(Data visualization images)
• • • • • • •
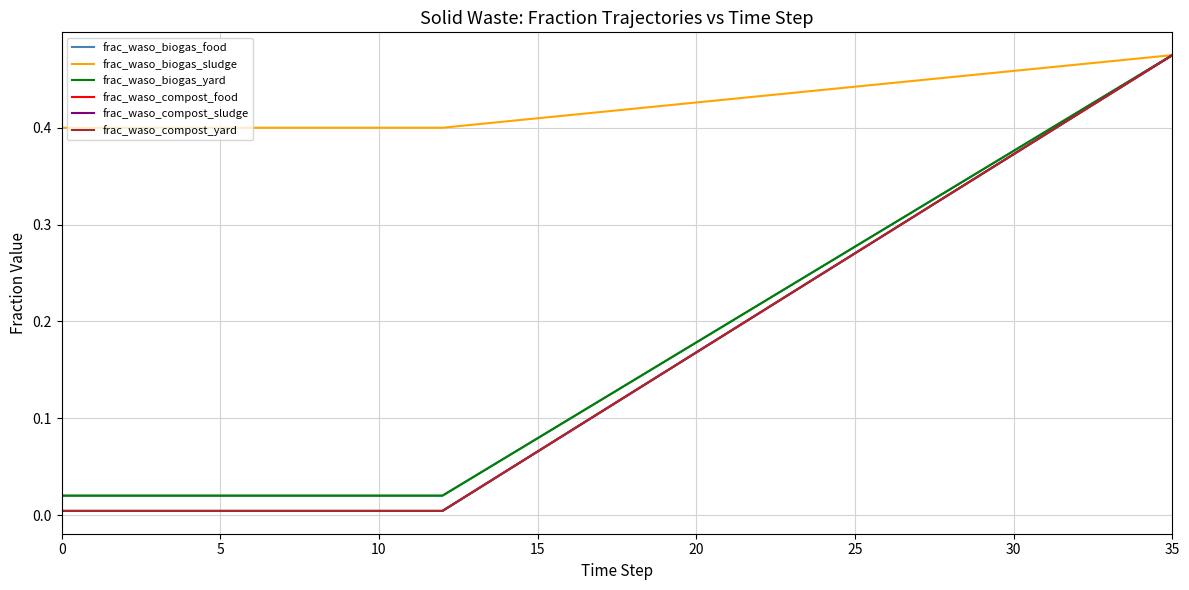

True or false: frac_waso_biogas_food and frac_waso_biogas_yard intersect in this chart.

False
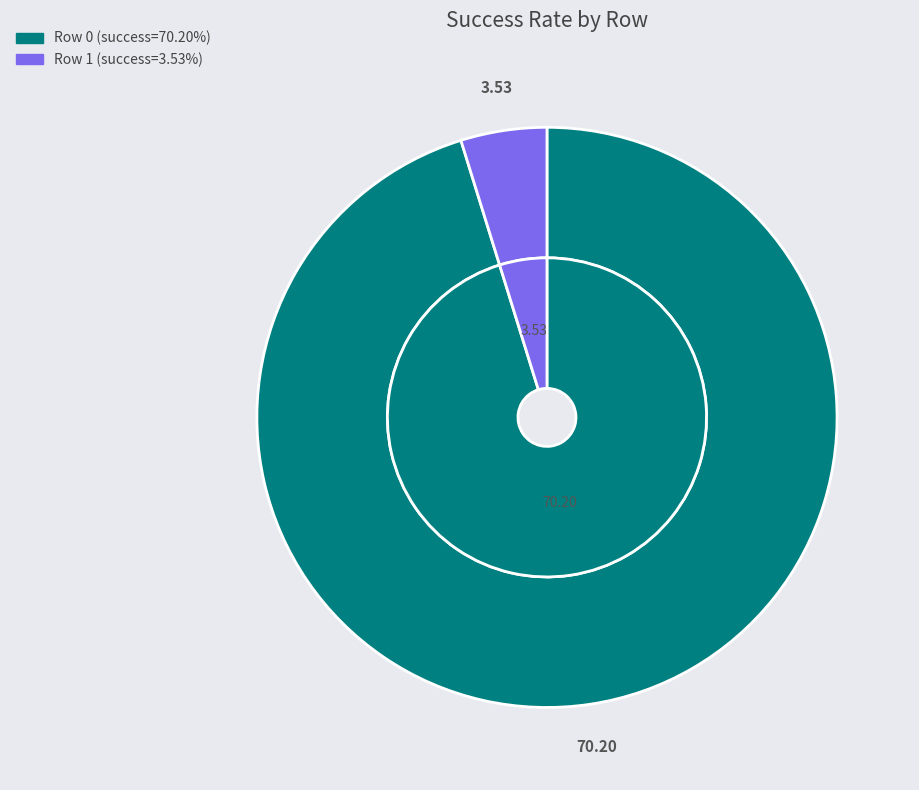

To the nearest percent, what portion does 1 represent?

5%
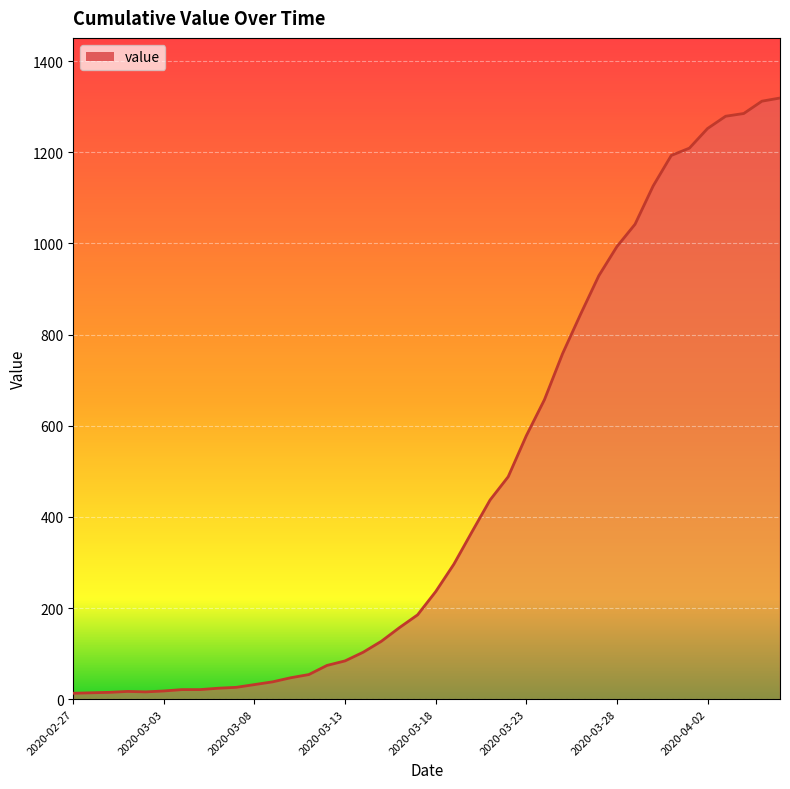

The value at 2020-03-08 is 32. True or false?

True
• • • • • • •
■ Exercise directions:
Count how many lines of the data above contain the string "True", and reply with the number alone.

■ Answer section:
3